* _Problem statement_:
Continue the mailing-list reply about the OOM killer patch, picking up right after its last line.

* _Supplied passage_:
Re: [PATCH] mm,oom: Use timeout based back off.

From: David Rientjes
Date: Mon Oct 22 2018 - 17:11:15 EST


On Sat, 20 Oct 2018, Tetsuo Handa wrote:

> This patch changes the OOM killer to wait for either
>
> (A) __mmput() of the OOM victim's mm completes
>
> or
>
> (B) the OOM reaper gives up waiting for (A) because memory pages
> used by the OOM victim's mm did not decrease for one second
>
> in order to mitigate at least three problems
>
> (1) an OOM victim needlessly selects next OOM victim if the OOM-killed
> processes are using clone(CLONE_VM) without CLONE_THREAD because
> task_will_free_mem(current) in out_of_memory() returns false when
> MMF_OOM_SKIP was set before remaining OOM-killed processes reach
> out_of_memory().
>
> (2) an memcg OOM event needlessly selects next OOM victim because we
> are assuming that the OOM reaper can reclaim majority of the OOM
> victim's mm, but sometimes we need to wait for completion of
> free_pgtables() in exit_mmap() in order to reclaim enough memory.

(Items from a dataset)
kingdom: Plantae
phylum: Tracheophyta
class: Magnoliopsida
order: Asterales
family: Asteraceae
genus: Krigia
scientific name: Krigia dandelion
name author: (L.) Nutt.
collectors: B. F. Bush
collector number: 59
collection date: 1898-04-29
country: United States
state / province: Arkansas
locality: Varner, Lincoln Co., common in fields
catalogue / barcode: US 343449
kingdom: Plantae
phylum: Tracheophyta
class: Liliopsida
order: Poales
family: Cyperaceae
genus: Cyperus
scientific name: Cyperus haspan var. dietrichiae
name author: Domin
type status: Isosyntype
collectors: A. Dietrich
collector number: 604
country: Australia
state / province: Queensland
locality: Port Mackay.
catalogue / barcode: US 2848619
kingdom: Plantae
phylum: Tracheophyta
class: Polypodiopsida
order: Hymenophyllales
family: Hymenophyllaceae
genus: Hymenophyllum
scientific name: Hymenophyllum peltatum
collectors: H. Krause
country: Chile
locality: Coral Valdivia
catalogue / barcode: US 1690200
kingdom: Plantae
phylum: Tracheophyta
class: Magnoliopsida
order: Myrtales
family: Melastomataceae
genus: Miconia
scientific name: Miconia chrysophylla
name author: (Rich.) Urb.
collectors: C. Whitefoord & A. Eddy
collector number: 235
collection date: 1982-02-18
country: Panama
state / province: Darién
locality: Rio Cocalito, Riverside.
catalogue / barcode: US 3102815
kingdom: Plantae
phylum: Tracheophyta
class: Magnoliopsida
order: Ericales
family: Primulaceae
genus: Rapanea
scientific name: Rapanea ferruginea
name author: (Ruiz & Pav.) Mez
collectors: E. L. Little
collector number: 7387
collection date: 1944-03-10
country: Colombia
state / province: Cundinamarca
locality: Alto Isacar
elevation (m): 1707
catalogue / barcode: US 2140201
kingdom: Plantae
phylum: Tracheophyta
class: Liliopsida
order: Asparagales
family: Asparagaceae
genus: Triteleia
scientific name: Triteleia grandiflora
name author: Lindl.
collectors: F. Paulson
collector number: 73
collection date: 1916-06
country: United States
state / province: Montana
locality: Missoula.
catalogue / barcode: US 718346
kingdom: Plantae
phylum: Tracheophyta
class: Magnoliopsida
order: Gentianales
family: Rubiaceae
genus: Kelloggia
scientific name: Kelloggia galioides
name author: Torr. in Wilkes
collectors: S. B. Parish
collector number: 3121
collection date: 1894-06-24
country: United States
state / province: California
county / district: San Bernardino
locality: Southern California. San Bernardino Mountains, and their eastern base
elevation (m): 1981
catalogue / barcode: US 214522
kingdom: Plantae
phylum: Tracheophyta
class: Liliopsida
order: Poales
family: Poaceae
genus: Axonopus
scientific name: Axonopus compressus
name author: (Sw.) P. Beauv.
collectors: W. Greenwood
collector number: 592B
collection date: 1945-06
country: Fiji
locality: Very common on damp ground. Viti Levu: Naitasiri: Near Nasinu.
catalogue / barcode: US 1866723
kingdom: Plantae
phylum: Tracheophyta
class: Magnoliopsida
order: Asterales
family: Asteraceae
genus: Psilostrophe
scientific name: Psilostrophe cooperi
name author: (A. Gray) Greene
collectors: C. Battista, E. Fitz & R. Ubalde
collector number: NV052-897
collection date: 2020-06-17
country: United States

* _The response_:
>
> (3) an memcg OOM event from a multithreaded process by an unprivileged
> user can needlessly trigger flooding of "Out of memory and no
> killable processes..." and dump_header() messages because
> task_will_free_mem(current) in out_of_memory() returns false when
> MMF_OOM_SKIP was set before remaining OOM-killed threads reach
> out_of_memory().
>
> all caused by setting MMF_OOM_SKIP too early.
>
> Michal has proposed an attempt to handover setting of MMF_OOM_SKIP to
> the OOM victim's exit path [1] in order to handle (2), but there was no
> feedback (except me) and nobody knows whether it is really safe and is
> worth constrain future changes. Not only that attempt can mitigate only
> portion of exit_mmap() (rather than until the OOM victim thread becomes
> invisible from the OOM killer), that attempt does not help at all for (1)
> and (3) because __mmput() cannot be called.
>
> I have proposed many patches which mitigate (1) and (3) without using
> timeout based approach, but Michal is rejecting them and wants to address
> the root cause that MMF_OOM_SKIP is set too early. And nobody (including
> Michal) has time to make the OOM reaper reclaim more memory (including
> mlock()ed and shared memory, and mmap_sem contention) before setting
> MMF_OOM_SKIP. We are deadlocked there.
>
> Michal has been refusing timeout based approach, but I don't think this
> is something we have to be frayed around the edge about possibility of
> overlooking races/bugs just because Michal does not want to use timeout.
> I believe that timeout based back off is the only approach we can use
> for now.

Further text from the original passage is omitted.